→ **Assignment**
Extract every entry word for word. Skip the pictures.

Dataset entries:
● ● ● ● ●
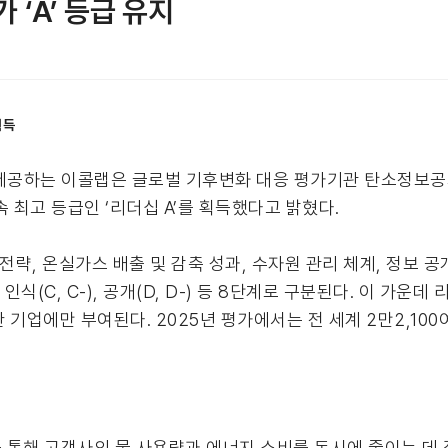
 ‘A’ 등급 유지
획득
을 제공하는 이콜랩은 글로벌 기후변화 대응 평가기관 탄소정보
속 최고 등급인 ‘리더십 A’를 획득했다고 밝혔다.
전략, 온실가스 배출 및 감축 성과, 수자원 관리 체계, 정보 
), 인식(C, C-), 공개(D, D-) 등 8단계로 구분된다. 이 가운
 기업에만 부여된다. 2025년 평가에서는 전 세계 2만2,100
통해 고객사의 물 사용량과 에너지 소비를 동시에 줄이는 데 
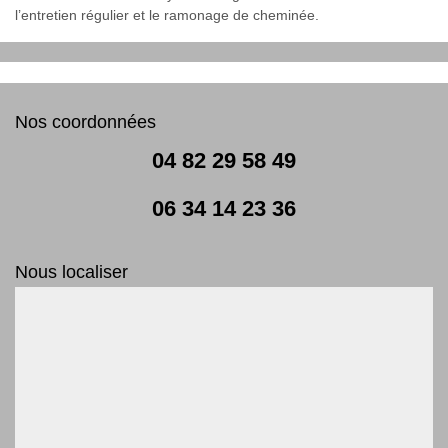
l’entretien régulier et le ramonage de cheminée.
Nos coordonnées
04 82 29 58 49
06 34 14 23 36
Nous localiser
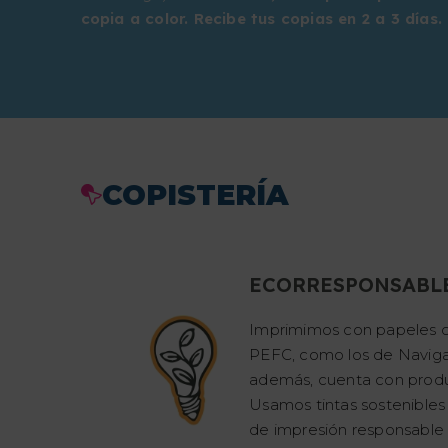
copia a color. Recibe tus copias en 2 a 3 días.
COPISTERÍA
ECORRESPONSABL
Imprimimos con papeles c
PEFC, como los de Naviga
además, cuenta con produ
Usamos tintas sostenibles
de impresión responsable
● ● ● ● ●
→ **Reply to the task**
 ‘A’ 등급 유지
획득
을 제공하는 이콜랩은 글로벌 기후변화 대응 평가기관 탄소정보
속 최고 등급인 ‘리더십 A’를 획득했다고 밝혔다.
전략, 온실가스 배출 및 감축 성과, 수자원 관리 체계, 정보 
), 인식(C, C-), 공개(D, D-) 등 8단계로 구분된다. 이 가운
 기업에만 부여된다. 2025년 평가에서는 전 세계 2만2,100
통해 고객사의 물 사용량과 에너지 소비를 동시에 줄이는 데 
l’entretien régulier et le ramonage de cheminée.
Nos coordonnées
04 82 29 58 49
06 34 14 23 36
Nous localiser
copia a color. Recibe tus copias en 2 a 3 días.
COPISTERÍA
ECORRESPONSABL
Imprimimos con papeles c
PEFC, como los de Naviga
además, cuenta con produ
Usamos tintas sostenibles
de impresión responsable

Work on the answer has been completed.